How to Create a Circular Flower Installation
In the last two years, I have created two large circular flower installations. One was an altar at an outdoor ceremony, and the other hung over the dance floor under a tent at the same venue. After every event, I take time the next morning over coffee to reflect on my work and make a list of what went well, what could have been executed better, and, if there were any crises, how could they have been prevented or how we could have been better prepared to handle them. I have come to find the product of these reflections to be one of the most valuable assets in my design business. This particular installation was no different.
These two weddings that called for a circular installation were booked very close to each other. In scheduling the first, I found a round hoop structure that was intended to be a garden arch and ordered it online. (You can check it out here.) I knew greenery and flowers could be wired directly to the structure and created an estimate based on the dimensions and how much product I would need.
Shortly after, I booked the second wedding. Using the same information for estimating a quote, I also coordinated with the planner and lighting company to hang the structure. I’ve had this lightning company hang several installations for me. The upside is, they bill the client—usually a few hundred dollars—and do the work to make sure it’s secure and works with everything else they usually have rigged such as other lighting, draping, etc. Since they are generally familiar with the venues and have all the tools, ladders, crew, etc., I don't need many team members and/or to haul the equipment along. The only downside is that I’ve learned to make sure I'm present when they are ready to hang them so that I can make minor “repairs” to the florals, as their team is not always “delicate” in handling them.
Shortly before the first event, I received an email from the planner letting me know that the bride no longer needed me to provide the structure. They had had one built (her father was a builder and hired one of his carpenters to create a large wooden structure) and just wanted it decorated. My first reaction to receiving this email was to panic! I was going into the craziness of fall wedding season, it was only three weeks before the wedding, I had already priced the installation based on my initial calculations, and now I was going to have to create an installation on-site on the day-of on someone else’s structure! I knew saying no wasn’t an option as they had already had it built, so I responded to the planner that I needed to see the structure and needed exact dimensions. She sent me photos and dimensions, and I set to work creating Plan B, Plan C, and Plan D!

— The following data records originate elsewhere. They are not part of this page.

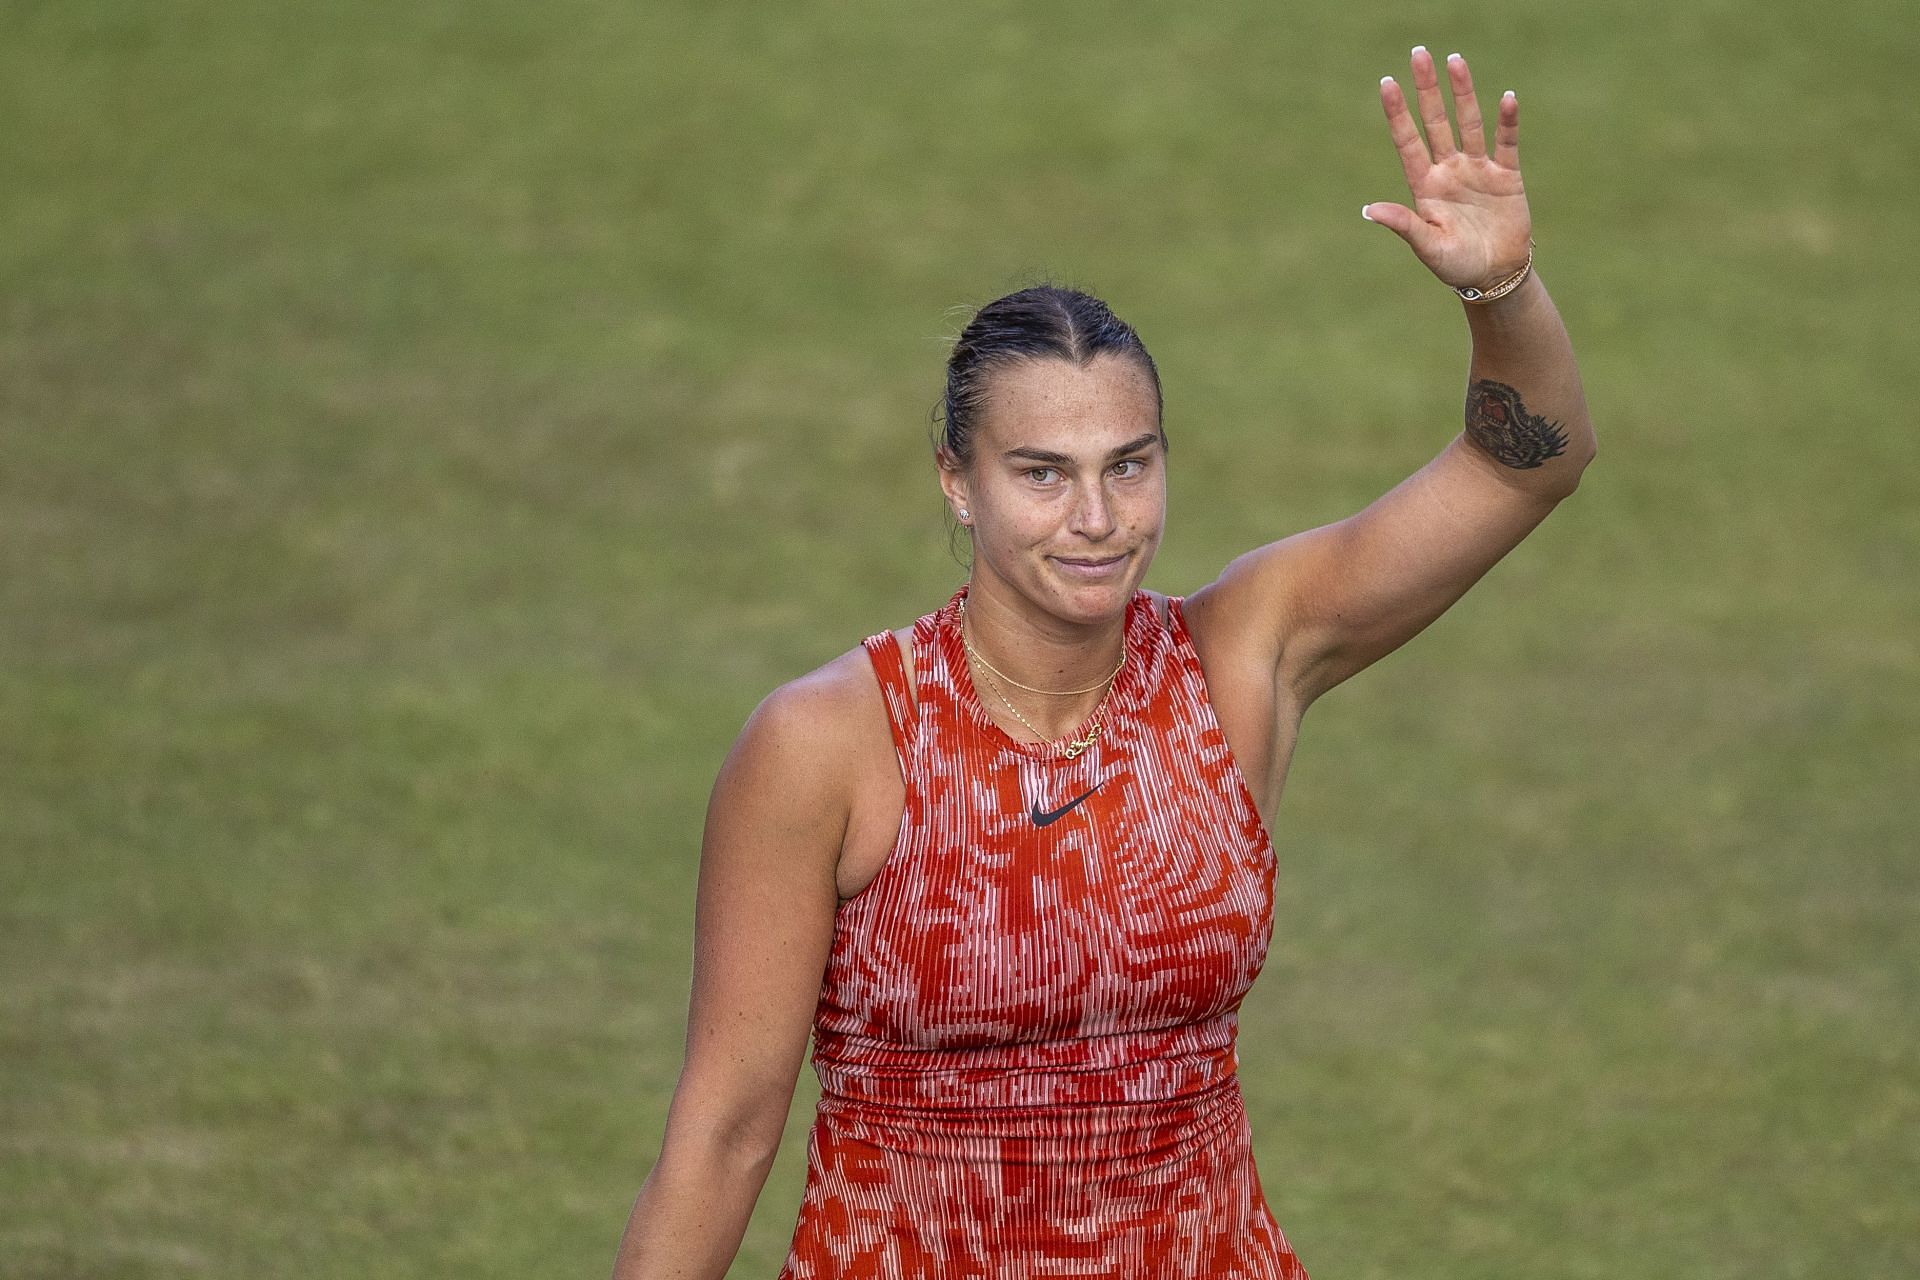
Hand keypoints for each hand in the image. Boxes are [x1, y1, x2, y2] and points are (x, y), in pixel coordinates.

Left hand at [1362, 47, 1531, 292]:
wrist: (1495, 277)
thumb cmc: (1455, 266)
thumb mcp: (1427, 246)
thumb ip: (1403, 224)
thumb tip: (1368, 210)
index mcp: (1425, 186)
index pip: (1408, 141)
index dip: (1397, 112)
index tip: (1387, 83)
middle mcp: (1449, 170)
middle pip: (1436, 121)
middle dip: (1427, 89)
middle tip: (1419, 53)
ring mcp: (1477, 170)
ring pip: (1468, 123)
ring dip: (1463, 93)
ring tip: (1455, 60)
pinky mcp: (1506, 176)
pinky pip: (1506, 143)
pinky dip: (1507, 122)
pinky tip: (1506, 98)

I looked over my initial estimate and decided not to change it. I had added in the cost of the structure I had purchased as well as a transport fee since I had planned to book a rental van just for this structure which I now wouldn’t need. I also no longer needed additional break-down crew for after the event as the client was responsible for disassembling and moving the structure the next day. I determined that I would need the same amount of greenery and flowers (or possibly less) as the structure they created was not as wide/deep.
In hindsight (over coffee the next morning), the structure they built was a much better option for this venue as the ceremony site is on the water and is always somewhat windy. The dense wood had a huge base and wasn’t going anywhere. The metal structure I had planned to use is relatively light, and I would have had to spend time anchoring it into the ground with stakes.
To decorate it, I decided to use finish nails to attach rows of wire to the structure that the greenery and florals could be tucked into. I booked extra help (in addition to what I already had for set up) to have a second set of hands just for this project. I chose greenery that would hold up well out of water so that I could go early in the morning to decorate the structure. I am lucky enough to have two massive magnolia trees in my garden and planned to use the big, glossy leaves as my primary greenery to best cover the wood. I supplemented with salal and pittosporum for different texture along with two types of hydrangea and white roses to add the white flowers the bride wanted.
The morning of the event, I arrived with two huge boxes of greenery (flower shipping boxes that I packed full of loose greenery to avoid lugging buckets). I quickly hammered tiny finish nails about 9-10” apart up going up and over the inside of the hoop as well as along the outside and strung wire the whole way, wrapping once or twice around each nail. This created a space to tuck the stems with the greenery poking out toward the front of the structure, covering the wood. The whole process took about an hour and a half, and I barely needed help for most of it. During my usual set-up time (about 2-3 hours before the ceremony), I came back and added flowers in water tubes throughout the greenery. I loved how it looked, and the client was thrilled.
For the second installation, I wired small bundles of salal, pittosporum, sprengeri fern, plumosa fern and seeded eucalyptus directly on to the structure, taking care to wrap them tightly. I decorated the metal structure I had purchased in two halves. That way, it could fit into the rental van for transport, then bolted them together and wired into a circle shape on site. Everything stayed in place perfectly, and the greenery held up wonderfully from the time I created it about 24 hours before the event. I brought along extra greenery to add finishing touches if there were any visual “holes” once it was hung, but the greenery was so thick that it almost wasn’t necessary.
This metal structure would be perfect for indoor use as an altar or outdoor use in an area without wind. It did come with stakes to put into the ground, but I feel like I would not be comfortable trusting them entirely in a windy location. I loved using it as a hanging piece as the metal was fairly light to begin with and had plenty of places to wire greenery directly onto. It was approximately 6’ in diameter so was large enough to be a focal piece over a dance floor. I also love that it breaks down into two or even four pieces so can be mostly decorated in advance and then assembled on site.